* TASK INSTRUCTIONS *
Reproduce every line of the rows, from the line containing "### Technical Competency" down to the line containing "### isPartOf", with both of those lines included. Leave the pictures out of the answer.

── RECORDS SHOWN ──

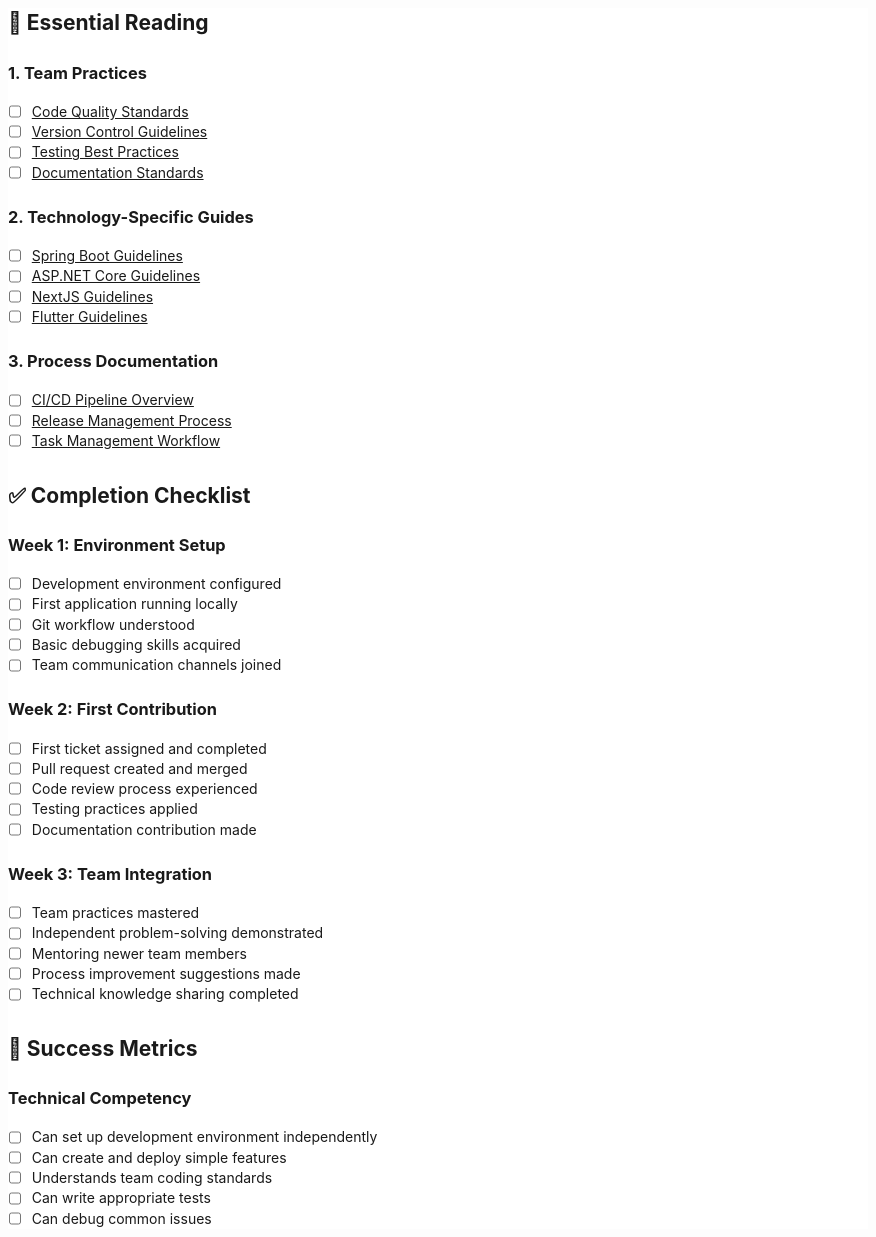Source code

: ## 📖 Essential Reading

### 1. Team Practices
- [ ] [Code Quality Standards](../practices/code-quality/overview.md)
- [ ] [Version Control Guidelines](../practices/version-control.md)
- [ ] [Testing Best Practices](../practices/testing/overview.md)
- [ ] [Documentation Standards](../practices/documentation/overview.md)

### 2. Technology-Specific Guides
- [ ] [Spring Boot Guidelines](../technology-stacks/spring-boot.md)
- [ ] [ASP.NET Core Guidelines](../technology-stacks/aspnet-core.md)
- [ ] [NextJS Guidelines](../technology-stacks/nextjs.md)
- [ ] [Flutter Guidelines](../technology-stacks/flutter.md)

### 3. Process Documentation
- [ ] [CI/CD Pipeline Overview](../practices/ci-cd/overview.md)
- [ ] [Release Management Process](../practices/release-management/overview.md)
- [ ] [Task Management Workflow](../practices/task-management/overview.md)

## ✅ Completion Checklist

### Week 1: Environment Setup
- [ ] Development environment configured
- [ ] First application running locally
- [ ] Git workflow understood
- [ ] Basic debugging skills acquired
- [ ] Team communication channels joined

### Week 2: First Contribution
- [ ] First ticket assigned and completed
- [ ] Pull request created and merged
- [ ] Code review process experienced
- [ ] Testing practices applied
- [ ] Documentation contribution made

### Week 3: Team Integration
- [ ] Team practices mastered
- [ ] Independent problem-solving demonstrated
- [ ] Mentoring newer team members
- [ ] Process improvement suggestions made
- [ ] Technical knowledge sharing completed

## 🎯 Success Metrics

### Technical Competency
- [ ] Can set up development environment independently
- [ ] Can create and deploy simple features
- [ ] Understands team coding standards
- [ ] Can write appropriate tests
- [ ] Can debug common issues
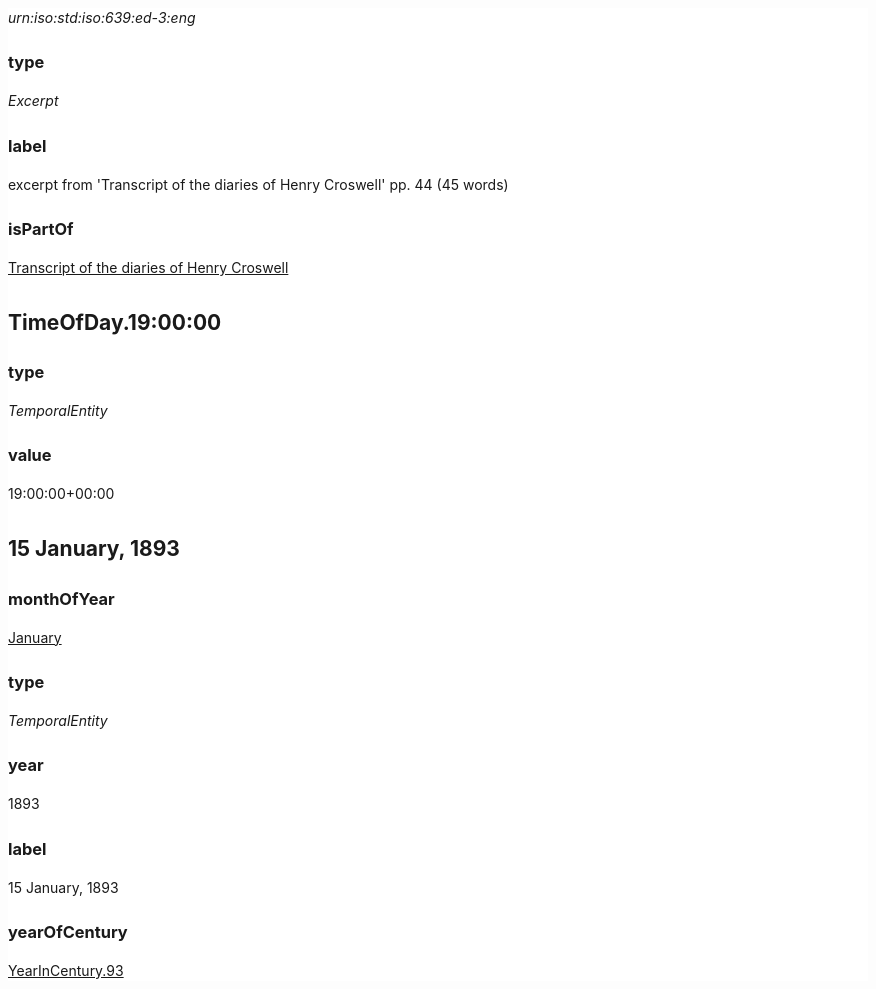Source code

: 
*urn:iso:std:iso:639:ed-3:eng*

### type


*Excerpt*

### label


excerpt from 'Transcript of the diaries of Henry Croswell' pp. 44 (45 words)

### isPartOf


[Transcript of the diaries of Henry Croswell](#Transcript-of-the-diaries-of-Henry-Croswell)

## TimeOfDay.19:00:00

### type


*TemporalEntity*

### value


19:00:00+00:00

## 15 January, 1893

### monthOfYear


[January](#January)

### type


*TemporalEntity*

### year


1893

### label


15 January, 1893

### yearOfCentury


[YearInCentury.93](#YearInCentury.93)
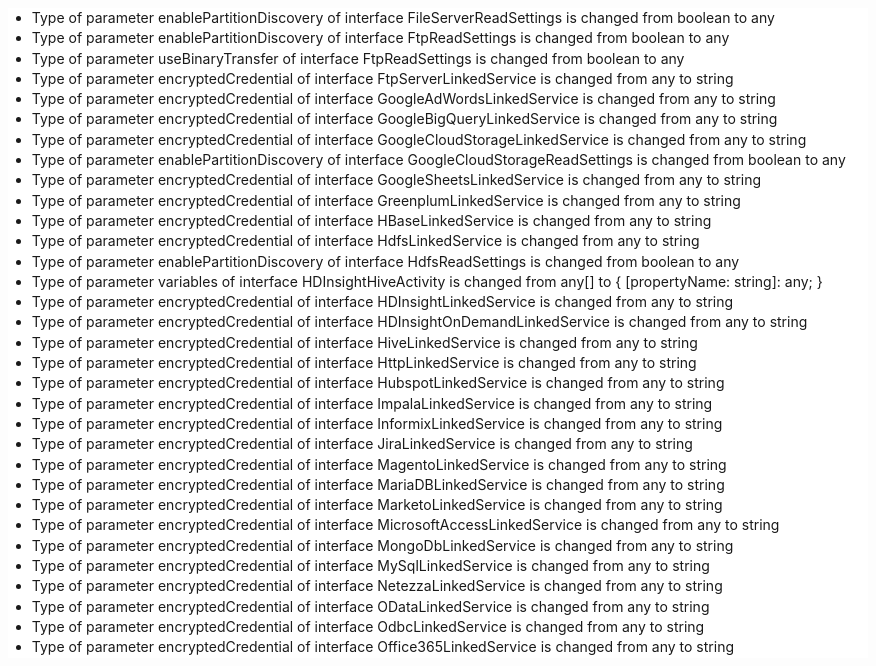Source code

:   - Type of parameter enablePartitionDiscovery of interface FileServerReadSettings is changed from boolean to any
  - Type of parameter enablePartitionDiscovery of interface FtpReadSettings is changed from boolean to any
  - Type of parameter useBinaryTransfer of interface FtpReadSettings is changed from boolean to any
  - Type of parameter encryptedCredential of interface FtpServerLinkedService is changed from any to string
  - Type of parameter encryptedCredential of interface GoogleAdWordsLinkedService is changed from any to string
  - Type of parameter encryptedCredential of interface GoogleBigQueryLinkedService is changed from any to string
  - Type of parameter encryptedCredential of interface GoogleCloudStorageLinkedService is changed from any to string
  - Type of parameter enablePartitionDiscovery of interface GoogleCloudStorageReadSettings is changed from boolean to any
  - Type of parameter encryptedCredential of interface GoogleSheetsLinkedService is changed from any to string
  - Type of parameter encryptedCredential of interface GreenplumLinkedService is changed from any to string
  - Type of parameter encryptedCredential of interface HBaseLinkedService is changed from any to string
  - Type of parameter encryptedCredential of interface HdfsLinkedService is changed from any to string
  - Type of parameter enablePartitionDiscovery of interface HdfsReadSettings is changed from boolean to any
  - Type of parameter variables of interface HDInsightHiveActivity is changed from any[] to {  [propertyName: string]: any;  }
  - Type of parameter encryptedCredential of interface HDInsightLinkedService is changed from any to string
  - Type of parameter encryptedCredential of interface HDInsightOnDemandLinkedService is changed from any to string
  - Type of parameter encryptedCredential of interface HiveLinkedService is changed from any to string
  - Type of parameter encryptedCredential of interface HttpLinkedService is changed from any to string
  - Type of parameter encryptedCredential of interface HubspotLinkedService is changed from any to string
  - Type of parameter encryptedCredential of interface ImpalaLinkedService is changed from any to string
  - Type of parameter encryptedCredential of interface InformixLinkedService is changed from any to string
  - Type of parameter encryptedCredential of interface JiraLinkedService is changed from any to string
  - Type of parameter encryptedCredential of interface MagentoLinkedService is changed from any to string
  - Type of parameter encryptedCredential of interface MariaDBLinkedService is changed from any to string
  - Type of parameter encryptedCredential of interface MarketoLinkedService is changed from any to string
  - Type of parameter encryptedCredential of interface MicrosoftAccessLinkedService is changed from any to string
  - Type of parameter encryptedCredential of interface MongoDbLinkedService is changed from any to string
  - Type of parameter encryptedCredential of interface MySqlLinkedService is changed from any to string
  - Type of parameter encryptedCredential of interface NetezzaLinkedService is changed from any to string
  - Type of parameter encryptedCredential of interface ODataLinkedService is changed from any to string
  - Type of parameter encryptedCredential of interface OdbcLinkedService is changed from any to string
  - Type of parameter encryptedCredential of interface Office365LinkedService is changed from any to string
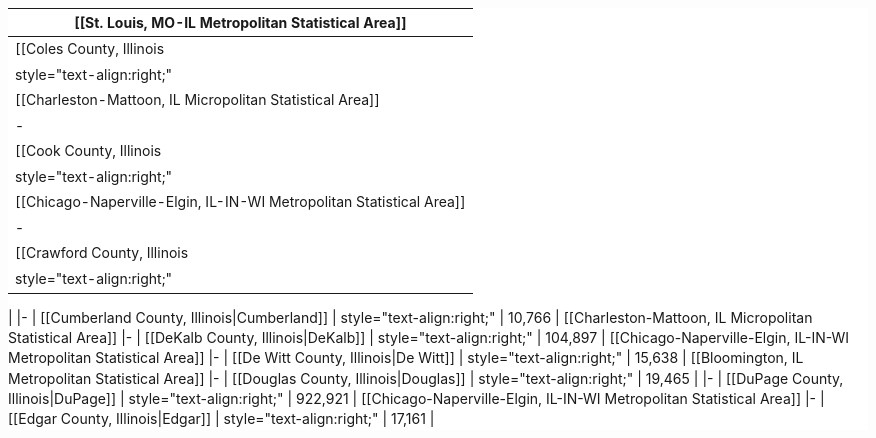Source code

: | [[St. Louis, MO-IL Metropolitan Statistical Area]]
|-
| [[Coles County, Illinois|Coles]]
| style="text-align:right;" | 50,621
| [[Charleston-Mattoon, IL Micropolitan Statistical Area]]
|-
| [[Cook County, Illinois|Cook]]
| style="text-align:right;" | 5,150,233
| [[Chicago-Naperville-Elgin, IL-IN-WI Metropolitan Statistical Area]]
|-
| [[Crawford County, Illinois|Crawford]]
| style="text-align:right;" | 18,667
|
|-
| [[Cumberland County, Illinois|Cumberland]]
| style="text-align:right;" | 10,766
| [[Charleston-Mattoon, IL Micropolitan Statistical Area]]
|-
| [[DeKalb County, Illinois|DeKalb]]
| style="text-align:right;" | 104,897
| [[Chicago-Naperville-Elgin, IL-IN-WI Metropolitan Statistical Area]]
|-
| [[De Witt County, Illinois|De Witt]]
| style="text-align:right;" | 15,638
| [[Bloomington, IL Metropolitan Statistical Area]]
|-
| [[Douglas County, Illinois|Douglas]]
| style="text-align:right;" | 19,465
|
|-
| [[DuPage County, Illinois|DuPage]]
| style="text-align:right;" | 922,921
| [[Chicago-Naperville-Elgin, IL-IN-WI Metropolitan Statistical Area]]
|-
| [[Edgar County, Illinois|Edgar]]
| style="text-align:right;" | 17,161
|
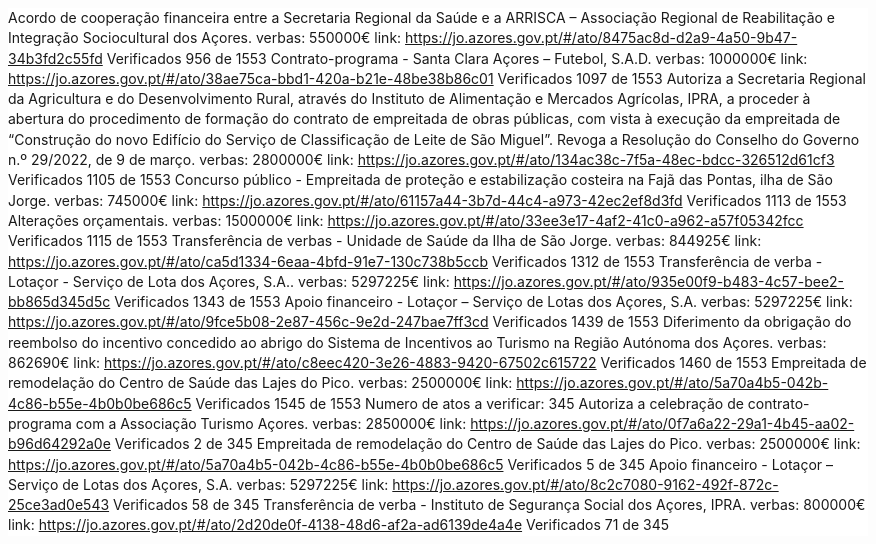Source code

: Acordo de cooperação financeira entre a Secretaria Regional da Saúde e a ARRISCA – Associação Regional de Reabilitação e Integração Sociocultural dos Açores.
verbas: 550000€
link: https://jo.azores.gov.pt/#/ato/8475ac8d-d2a9-4a50-9b47-34b3fd2c55fd
Verificados 956 de 1553
Contrato-programa - Santa Clara Açores – Futebol, S.A.D.
verbas: 1000000€
link: https://jo.azores.gov.pt/#/ato/38ae75ca-bbd1-420a-b21e-48be38b86c01
Verificados 1097 de 1553
Autoriza a Secretaria Regional da Agricultura e do Desenvolvimento Rural, através do Instituto de Alimentação e Mercados Agrícolas, IPRA, a proceder à abertura do procedimento de formação do contrato de empreitada de obras públicas, com vista à execução da empreitada de “Construção do novo Edifício do Serviço de Classificação de Leite de São Miguel”. Revoga a Resolução do Conselho do Governo n.º 29/2022, de 9 de março.
verbas: 2800000€
link: https://jo.azores.gov.pt/#/ato/134ac38c-7f5a-48ec-bdcc-326512d61cf3
Verificados 1105 de 1553
Concurso público - Empreitada de proteção e estabilização costeira na Fajã das Pontas, ilha de São Jorge.
verbas: 745000€
link: https://jo.azores.gov.pt/#/ato/61157a44-3b7d-44c4-a973-42ec2ef8d3fd
Verificados 1113 de 1553
Alterações orçamentais.
verbas: 1500000€
link: https://jo.azores.gov.pt/#/ato/33ee3e17-4af2-41c0-a962-a57f05342fcc
Verificados 1115 de 1553
Transferência de verbas - Unidade de Saúde da Ilha de São Jorge.
verbas: 844925€
link: https://jo.azores.gov.pt/#/ato/ca5d1334-6eaa-4bfd-91e7-130c738b5ccb
Verificados 1312 de 1553
Transferência de verba - Lotaçor - Serviço de Lota dos Açores, S.A..
verbas: 5297225€
link: https://jo.azores.gov.pt/#/ato/935e00f9-b483-4c57-bee2-bb865d345d5c
Verificados 1343 de 1553
Apoio financeiro - Lotaçor – Serviço de Lotas dos Açores, S.A.
verbas: 5297225€
link: https://jo.azores.gov.pt/#/ato/9fce5b08-2e87-456c-9e2d-247bae7ff3cd
Verificados 1439 de 1553
Diferimento da obrigação do reembolso do incentivo concedido ao abrigo do Sistema de Incentivos ao Turismo na Região Autónoma dos Açores.
verbas: 862690€
link: https://jo.azores.gov.pt/#/ato/c8eec420-3e26-4883-9420-67502c615722
Verificados 1460 de 1553
Empreitada de remodelação do Centro de Saúde das Lajes do Pico.
verbas: 2500000€
link: https://jo.azores.gov.pt/#/ato/5a70a4b5-042b-4c86-b55e-4b0b0be686c5
Verificados 1545 de 1553
Numero de atos a verificar: 345
Autoriza a celebração de contrato-programa com a Associação Turismo Açores.
verbas: 2850000€
link: https://jo.azores.gov.pt/#/ato/0f7a6a22-29a1-4b45-aa02-b96d64292a0e
Verificados 2 de 345
Empreitada de remodelação do Centro de Saúde das Lajes do Pico.
verbas: 2500000€
link: https://jo.azores.gov.pt/#/ato/5a70a4b5-042b-4c86-b55e-4b0b0be686c5
Verificados 5 de 345
Apoio financeiro - Lotaçor – Serviço de Lotas dos Açores, S.A.
verbas: 5297225€
link: https://jo.azores.gov.pt/#/ato/8c2c7080-9162-492f-872c-25ce3ad0e543
Verificados 58 de 345
Transferência de verba - Instituto de Segurança Social dos Açores, IPRA.
verbas: 800000€
link: https://jo.azores.gov.pt/#/ato/2d20de0f-4138-48d6-af2a-ad6139de4a4e
Verificados 71 de 345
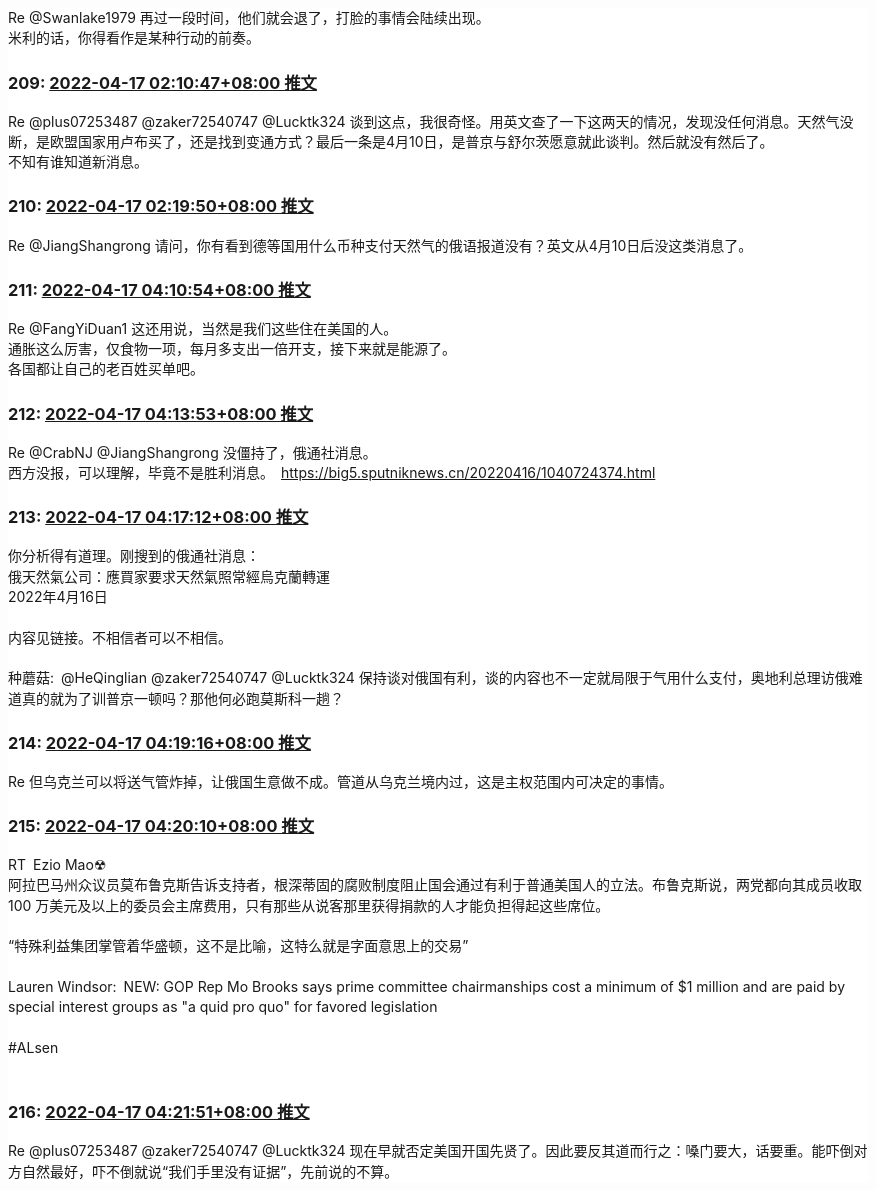 Re @Swanlake1979 再过一段时间，他们就会退了，打脸的事情会陆续出现。<br>米利的话，你得看作是某种行动的前奏。

### 209: [2022-04-17 02:10:47+08:00 推文](https://twitter.com/HeQinglian/status/1515392274951290881)

Re @plus07253487 @zaker72540747 @Lucktk324 谈到这点，我很奇怪。用英文查了一下这两天的情况，发现没任何消息。天然气没断，是欧盟国家用卢布买了，还是找到变通方式？最后一条是4月10日，是普京与舒尔茨愿意就此谈判。然后就没有然后了。<br>不知有谁知道新消息。

### 210: [2022-04-17 02:19:50+08:00 推文](https://twitter.com/HeQinglian/status/1515394550101159948)

Re @JiangShangrong 请问，你有看到德等国用什么币种支付天然气的俄语报道没有？英文从4月10日后没这类消息了。

### 211: [2022-04-17 04:10:54+08:00 推文](https://twitter.com/HeQinglian/status/1515422501572071431)

Re @FangYiDuan1 这还用说，当然是我们这些住在美国的人。<br>通胀这么厉害，仅食物一项，每月多支出一倍开支，接下来就是能源了。<br>各国都让自己的老百姓买单吧。

### 212: [2022-04-17 04:13:53+08:00 推文](https://twitter.com/HeQinglian/status/1515423252843311111)

Re @CrabNJ @JiangShangrong 没僵持了，俄通社消息。<br>西方没报，可以理解，毕竟不是胜利消息。 <a href="https://big5.sputniknews.cn/20220416/1040724374.html" target="_blank" rel="noopener noreferrer">https://big5.sputniknews.cn/20220416/1040724374.html</a>

### 213: [2022-04-17 04:17:12+08:00 推文](https://twitter.com/HeQinglian/status/1515424086465425415)

你分析得有道理。刚搜到的俄通社消息：<br>俄天然氣公司：應買家要求天然氣照常經烏克蘭轉運<br>2022年4月16日<br><br>内容见链接。不相信者可以不相信。<br><br>种蘑菇: @HeQinglian @zaker72540747 @Lucktk324 保持谈对俄国有利，谈的内容也不一定就局限于气用什么支付，奥地利总理访俄难道真的就为了训普京一顿吗？那他何必跑莫斯科一趟？<br>

### 214: [2022-04-17 04:19:16+08:00 推文](https://twitter.com/HeQinglian/status/1515424606718414848)

Re 但乌克兰可以将送气管炸掉，让俄国生意做不成。管道从乌克兰境内过，这是主权范围内可决定的事情。

### 215: [2022-04-17 04:20:10+08:00 推文](https://twitter.com/KELMAND1/status/1515424833776984065)

RT Ezio Mao☢<br>阿拉巴马州众议员莫布鲁克斯告诉支持者，根深蒂固的腐败制度阻止国会通过有利于普通美国人的立法。布鲁克斯说，两党都向其成员收取 100 万美元及以上的委员会主席费用，只有那些从说客那里获得捐款的人才能负担得起这些席位。<br><br>“特殊利益集团掌管着华盛顿，这不是比喻，这特么就是字面意思上的交易”<br><br>Lauren Windsor: NEW: GOP Rep Mo Brooks says prime committee chairmanships cost a minimum of $1 million and are paid by special interest groups as "a quid pro quo" for favored legislation<br><br>#ALsen<br><br><video src="https://video.twimg.com/ext_tw_video/1514984555681546241/pu/vid/1920x1080/6NCtJ2QkrH1bokmf.mp4?tag=14" controls="controls" poster="https://pbs.twimg.com/ext_tw_video_thumb/1514984555681546241/pu/img/DRQVVjzTEhKrlKS9.jpg"></video>

### 216: [2022-04-17 04:21:51+08:00 推文](https://twitter.com/HeQinglian/status/1515425257502486534)

Re @plus07253487 @zaker72540747 @Lucktk324 现在早就否定美国开国先贤了。因此要反其道而行之：嗓门要大，话要重。能吓倒对方自然最好，吓不倒就说“我们手里没有证据”，先前说的不算。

───

* YOUR SOLUTION *
### Technical Competency
- [ ] Can set up development environment independently
- [ ] Can create and deploy simple features
- [ ] Understands team coding standards
- [ ] Can write appropriate tests
- [ ] Can debug common issues
Source code

: 
*urn:iso:std:iso:639:ed-3:eng*

### type


*Excerpt*

### label


excerpt from 'Transcript of the diaries of Henry Croswell' pp. 44 (45 words)

### isPartOf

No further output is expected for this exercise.